What's wanted here is the full listing below, repeated exactly, with no images in it.

========

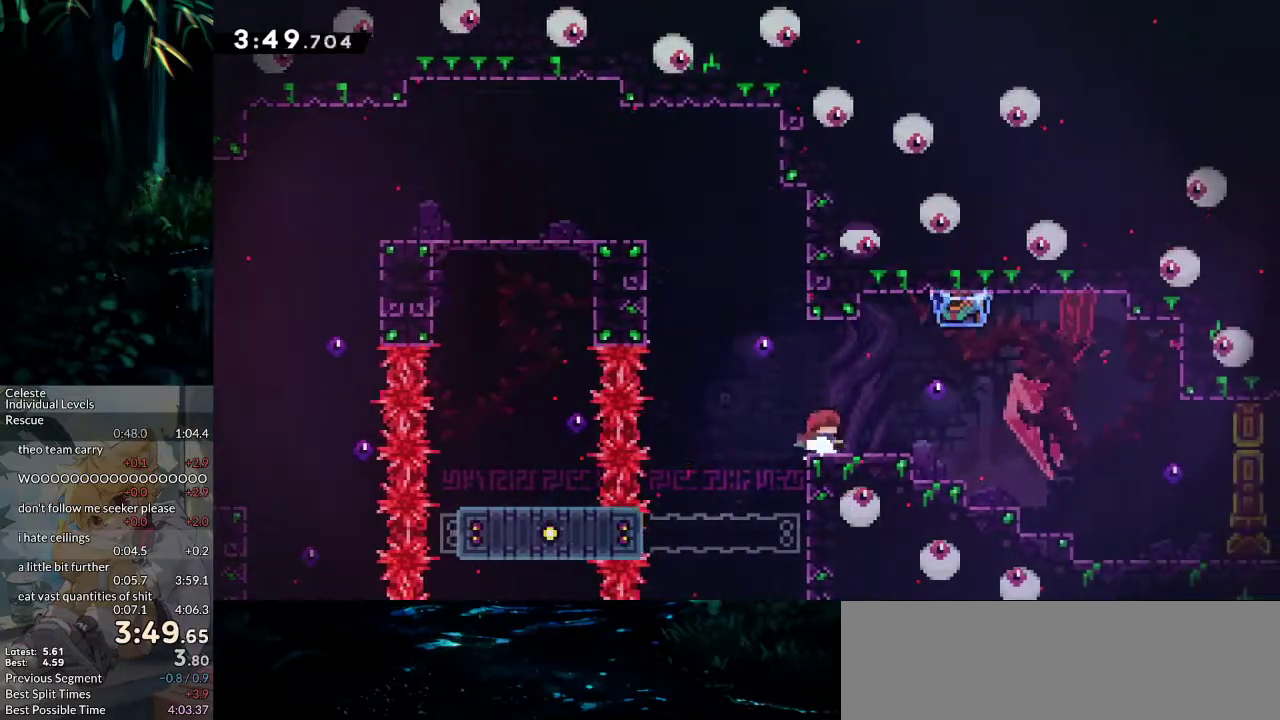
Gameplay with keyboard; each line is a JSON object with the keys held at the frame after it. "events" lists presses ("down") and releases ("up") of "dash", "demo", "down", "grab", "jump", "jump2", "left", "pause", "right", "talk" and "up" between this image and that frame as [ms after this image, input, new state], when the widget could be followed in between. No other keys are recorded. Mouse input is not recorded. Key names are as the overlay labels them; some are game actions (e.g. jump) rather than physical keys.
{"keys": ["dash", "down", "grab", "right"], "events": [[33, "dash", "down"], [217, "dash", "up"], [217, "jump2", "down"], [317, "dash", "down"], [317, "grab", "down"], [367, "jump2", "up"]]}
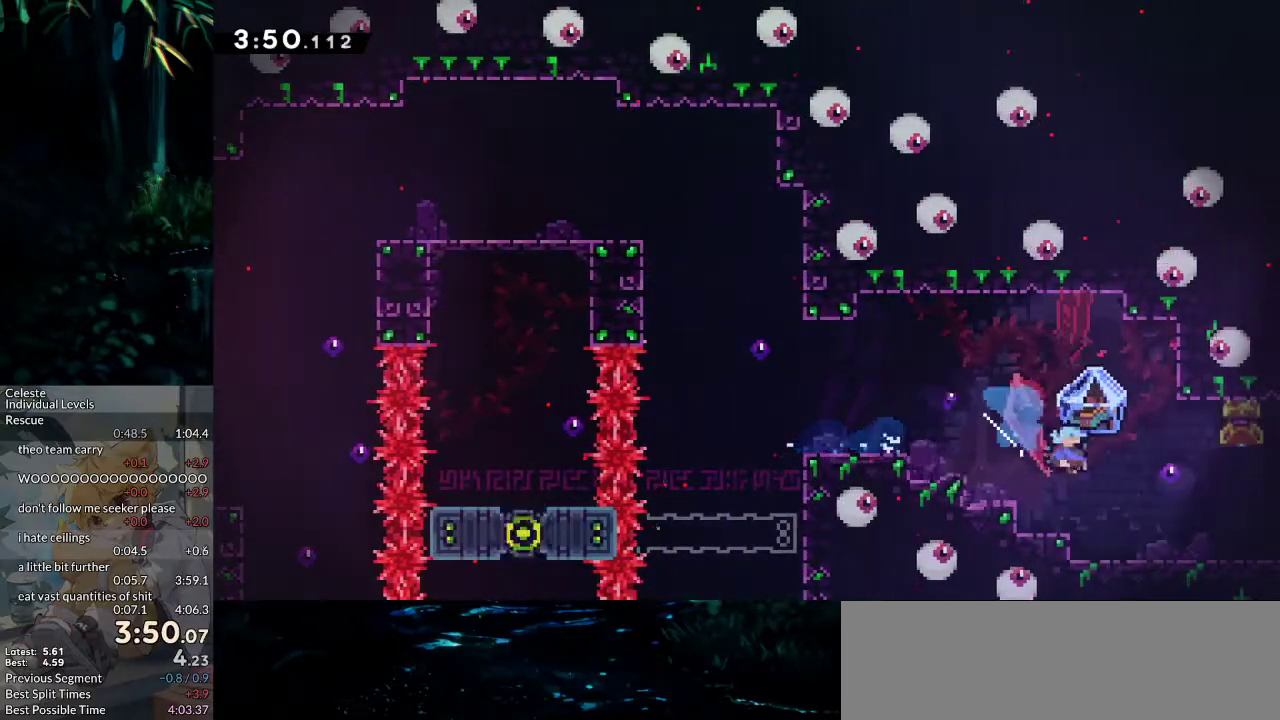
{"keys": ["grab", "right"], "events": [[150, "down", "up"], [183, "dash", "up"]]}
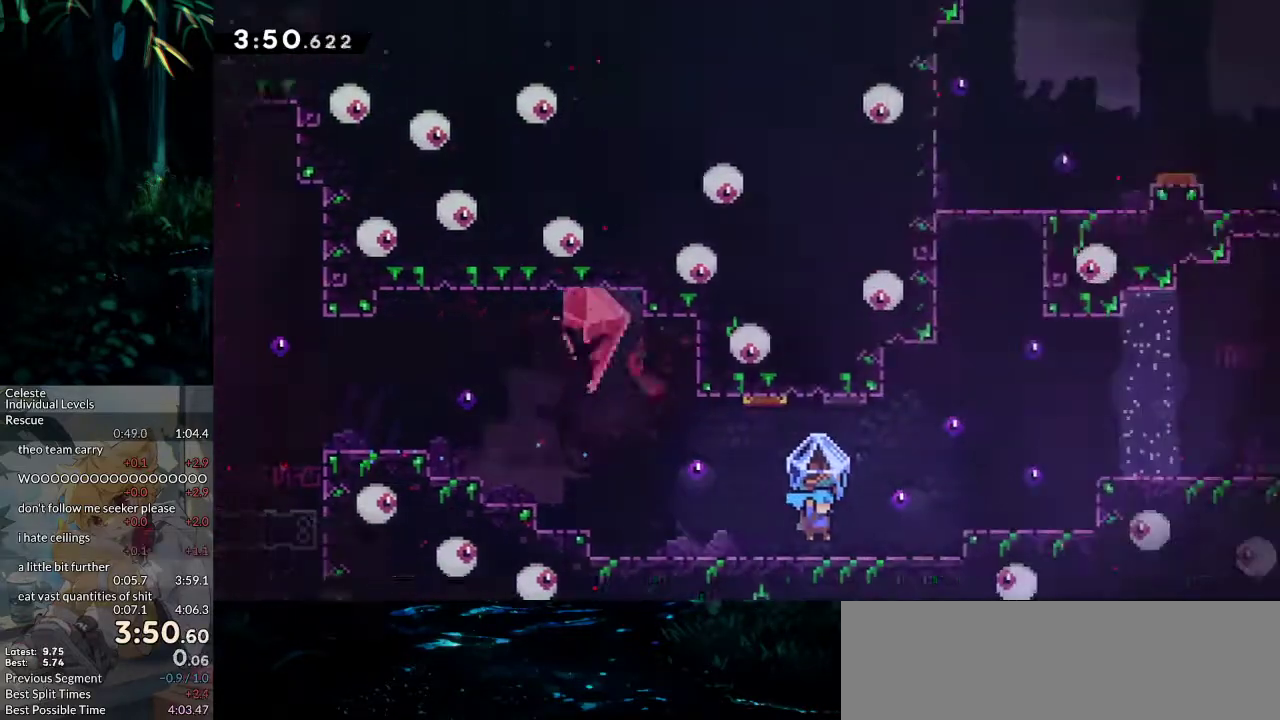
{"keys": ["grab", "right"], "events": []}
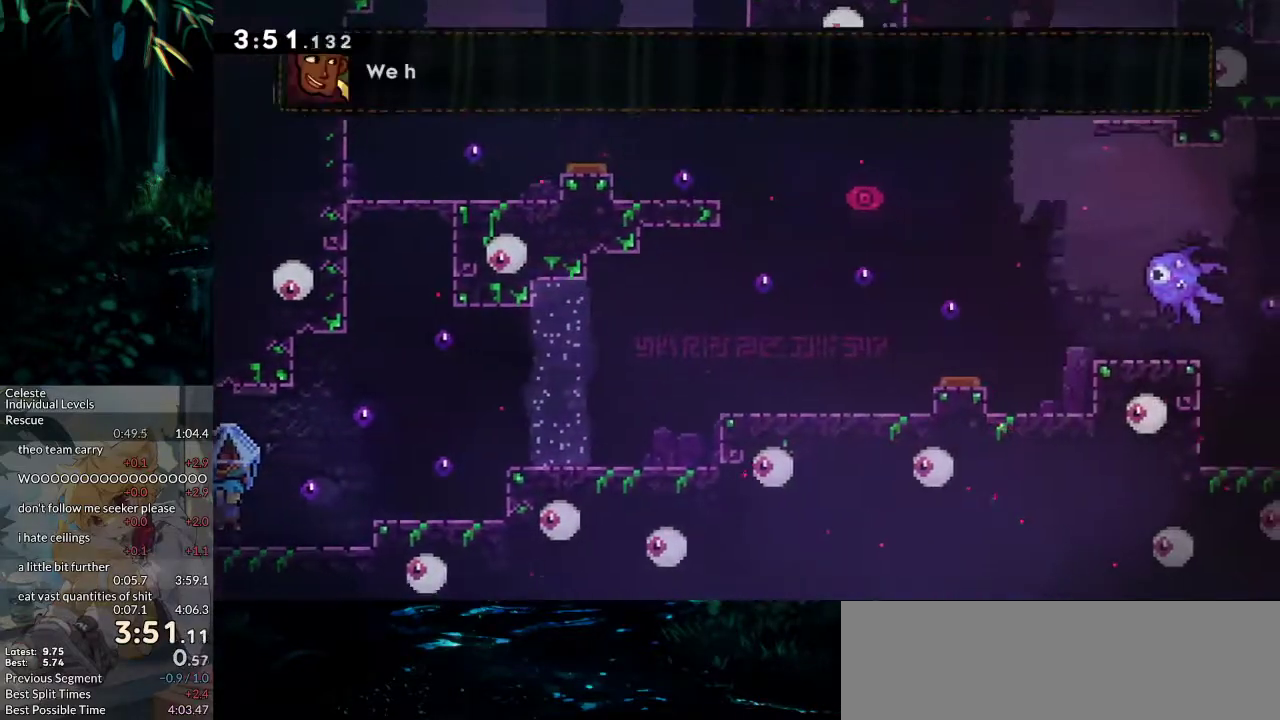
{"keys": ["grab", "right"], "events": [[83, "jump2", "down"], [500, "jump2", "up"]]}
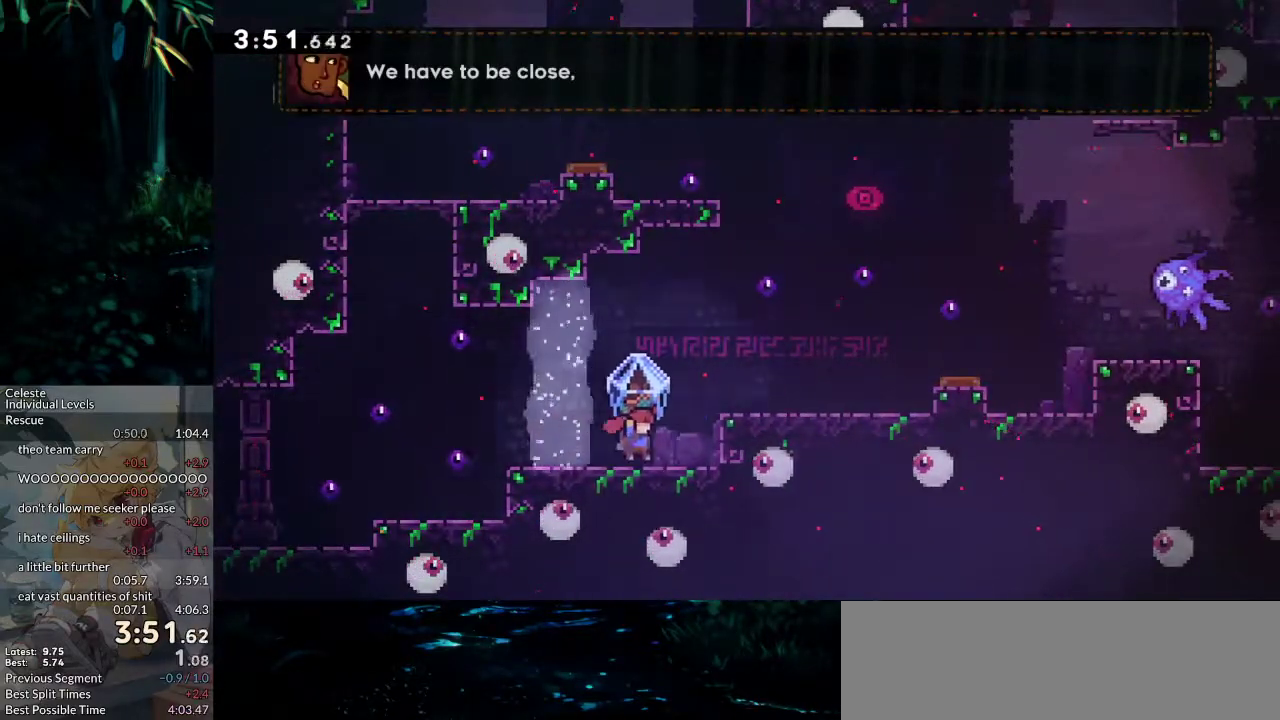
{"keys": ["dash", "down", "right"], "events": [[150, "jump2", "down"], [283, "grab", "up"], [333, "down", "down"], [383, "dash", "down"], [383, "jump2", "up"]]}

========

WRITTEN SOLUTION:
Gameplay with keyboard; each line is a JSON object with the keys held at the frame after it. "events" lists presses ("down") and releases ("up") of "dash", "demo", "down", "grab", "jump", "jump2", "left", "pause", "right", "talk" and "up" between this image and that frame as [ms after this image, input, new state], when the widget could be followed in between. No other keys are recorded. Mouse input is not recorded. Key names are as the overlay labels them; some are game actions (e.g. jump) rather than physical keys.
{"keys": ["dash", "down", "grab", "right"], "events": [[33, "dash", "down"], [217, "dash", "up"], [217, "jump2", "down"], [317, "dash", "down"], [317, "grab", "down"], [367, "jump2", "up"]]}
{"keys": ["grab", "right"], "events": [[150, "down", "up"], [183, "dash", "up"]]}
{"keys": ["grab", "right"], "events": []}
{"keys": ["grab", "right"], "events": [[83, "jump2", "down"], [500, "jump2", "up"]]}
{"keys": ["dash", "down", "right"], "events": [[150, "jump2", "down"], [283, "grab", "up"], [333, "down", "down"], [383, "dash", "down"], [383, "jump2", "up"]]}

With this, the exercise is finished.